If you’re like me, the first thing that went through your mind was, “Hey – according to what I hear, Keith Olbermann hasn’t had five friends at one time in his whole life.” This may be right, it may be wrong – I can’t say with any certainty. What I can say is that the Five Friends provided the bridge over the abyss that was becoming Olbermann’s career, and the story needs to be probed a little further.
One of two things is true, and each possibility is so far removed from each other one struggles to comprehend the ramifications. The first would be that Olbermann DID have five friends die in the September 11 attacks. He IS a victim. He DOES legitimately come by the moral authority he waves in everyone’s face. It is an amazing story – the agony of the sudden loss of friends translating to passion, righteous indignation and a revived career. It is a story that should be covered in depth, about a person who, when it concerns this particular issue, should have the respect of all sides of the ideological spectrum. A story of good friends who supported Keith Olbermann during his trek through the wilderness and would be proud of his accomplishments had their lives had not been tragically cut short by a terrorist attack. A story that would either take the sharp edge off of someone who has become intolerable, or at least provide an explanation for it.
The other possibility is almost too dark and sick to consider. What if there are really no Five Friends? What if the story, and all that goes with it, was made up, or exaggerated, at a time when no one was paying attention and it really didn’t matter? What if they were only casual acquaintances – bar buddies, or doormen, or waiters? What if he counted them as friends, but they despised him?
What would that mean?
It would mean that the girders that hold up the framework of his present status are rusted and rickety. It would mean that his moral authority is gone, resting in the graveyard of inflated credentials and ruined careers. It would mean that instead of respect from all sides of the political spectrum, he should be the object of scorn.
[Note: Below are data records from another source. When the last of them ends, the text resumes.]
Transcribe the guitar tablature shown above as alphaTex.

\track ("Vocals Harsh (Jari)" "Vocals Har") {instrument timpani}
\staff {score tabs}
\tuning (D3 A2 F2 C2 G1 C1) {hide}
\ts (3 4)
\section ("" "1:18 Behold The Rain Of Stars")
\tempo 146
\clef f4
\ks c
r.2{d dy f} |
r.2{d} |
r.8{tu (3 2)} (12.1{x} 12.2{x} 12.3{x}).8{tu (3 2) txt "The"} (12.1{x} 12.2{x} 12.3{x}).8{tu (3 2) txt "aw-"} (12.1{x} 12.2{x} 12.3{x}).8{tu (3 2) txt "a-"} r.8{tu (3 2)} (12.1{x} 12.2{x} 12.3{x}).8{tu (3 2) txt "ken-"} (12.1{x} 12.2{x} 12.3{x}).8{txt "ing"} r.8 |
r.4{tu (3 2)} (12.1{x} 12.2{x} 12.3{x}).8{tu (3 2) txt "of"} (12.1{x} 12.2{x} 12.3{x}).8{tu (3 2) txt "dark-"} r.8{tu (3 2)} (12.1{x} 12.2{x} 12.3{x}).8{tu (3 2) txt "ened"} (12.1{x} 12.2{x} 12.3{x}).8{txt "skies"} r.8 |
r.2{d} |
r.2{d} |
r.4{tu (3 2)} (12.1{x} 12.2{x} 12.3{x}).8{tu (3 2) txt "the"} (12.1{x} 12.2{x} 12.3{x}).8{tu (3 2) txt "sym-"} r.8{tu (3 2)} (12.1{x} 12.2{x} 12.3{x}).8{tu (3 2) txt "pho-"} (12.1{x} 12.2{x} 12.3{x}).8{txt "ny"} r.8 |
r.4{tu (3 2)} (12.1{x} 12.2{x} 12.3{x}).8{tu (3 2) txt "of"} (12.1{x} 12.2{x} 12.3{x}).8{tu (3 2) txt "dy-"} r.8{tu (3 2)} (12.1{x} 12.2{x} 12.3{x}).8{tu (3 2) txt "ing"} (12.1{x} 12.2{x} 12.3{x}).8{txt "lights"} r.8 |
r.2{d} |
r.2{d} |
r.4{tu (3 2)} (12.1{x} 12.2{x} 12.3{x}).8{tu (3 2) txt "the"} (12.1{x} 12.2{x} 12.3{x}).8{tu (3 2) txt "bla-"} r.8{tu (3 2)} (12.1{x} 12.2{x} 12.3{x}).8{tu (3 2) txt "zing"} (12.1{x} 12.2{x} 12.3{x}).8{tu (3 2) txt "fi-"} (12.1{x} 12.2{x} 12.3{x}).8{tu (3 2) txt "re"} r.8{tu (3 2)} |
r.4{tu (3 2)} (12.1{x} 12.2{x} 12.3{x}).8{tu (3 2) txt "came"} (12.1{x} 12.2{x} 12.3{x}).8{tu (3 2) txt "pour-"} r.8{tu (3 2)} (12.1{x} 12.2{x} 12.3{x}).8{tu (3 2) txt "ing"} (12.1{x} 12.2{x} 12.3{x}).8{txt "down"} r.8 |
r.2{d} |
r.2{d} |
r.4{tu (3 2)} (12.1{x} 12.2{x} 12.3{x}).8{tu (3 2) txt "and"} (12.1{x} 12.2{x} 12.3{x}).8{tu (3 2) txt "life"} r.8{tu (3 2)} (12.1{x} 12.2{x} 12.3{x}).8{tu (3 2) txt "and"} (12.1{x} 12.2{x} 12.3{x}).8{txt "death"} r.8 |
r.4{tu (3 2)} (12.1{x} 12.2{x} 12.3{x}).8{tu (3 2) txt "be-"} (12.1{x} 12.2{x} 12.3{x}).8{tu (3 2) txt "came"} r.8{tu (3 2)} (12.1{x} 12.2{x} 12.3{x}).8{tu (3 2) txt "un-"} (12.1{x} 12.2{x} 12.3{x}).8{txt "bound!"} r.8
So Chris, here’s the advice. It is up to you. Check out the story. Get the names. If it is true, take your medicine and realize that you work for a guy who earned it, every step of the way. After the recent disgrace of being pulled from election night coverage (your favorite night of the year – admit it), a human interest story like that could be the ticket that propels you both to the top of your respective time slots. If it is not true, well….
Hey, it’s about break time, so you better hustle and take Olbermann his gluten-free snacks, ‘kay?